◆ **Work instructions**
Where does the string "Drive" appear? Copy every line of the entries below that holds it.

◆ **Data supplied**

Segment Open

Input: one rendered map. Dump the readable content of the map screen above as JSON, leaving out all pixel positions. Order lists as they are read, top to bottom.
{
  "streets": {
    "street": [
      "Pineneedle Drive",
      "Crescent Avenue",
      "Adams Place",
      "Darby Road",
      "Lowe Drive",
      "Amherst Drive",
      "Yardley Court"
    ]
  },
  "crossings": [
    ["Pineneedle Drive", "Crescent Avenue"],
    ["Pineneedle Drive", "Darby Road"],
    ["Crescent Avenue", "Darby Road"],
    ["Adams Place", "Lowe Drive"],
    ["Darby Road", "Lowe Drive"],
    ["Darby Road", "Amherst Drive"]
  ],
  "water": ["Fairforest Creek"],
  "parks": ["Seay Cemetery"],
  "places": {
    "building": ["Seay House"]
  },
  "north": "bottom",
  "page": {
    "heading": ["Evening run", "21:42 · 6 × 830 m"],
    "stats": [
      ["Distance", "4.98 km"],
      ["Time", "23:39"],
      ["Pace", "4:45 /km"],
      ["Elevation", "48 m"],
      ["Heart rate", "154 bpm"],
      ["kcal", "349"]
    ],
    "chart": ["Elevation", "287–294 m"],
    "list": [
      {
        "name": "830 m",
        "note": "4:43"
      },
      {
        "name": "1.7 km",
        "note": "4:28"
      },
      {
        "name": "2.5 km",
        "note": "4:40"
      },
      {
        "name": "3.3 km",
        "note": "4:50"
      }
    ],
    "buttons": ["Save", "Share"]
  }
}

Segment Closed

◆ **Solution to this exercise**
      "Pineneedle Drive",
      "Lowe Drive",
      "Amherst Drive",
    ["Pineneedle Drive", "Crescent Avenue"],
    ["Pineneedle Drive", "Darby Road"],
    ["Adams Place", "Lowe Drive"],
    ["Darby Road", "Lowe Drive"],
    ["Darby Road", "Amherst Drive"]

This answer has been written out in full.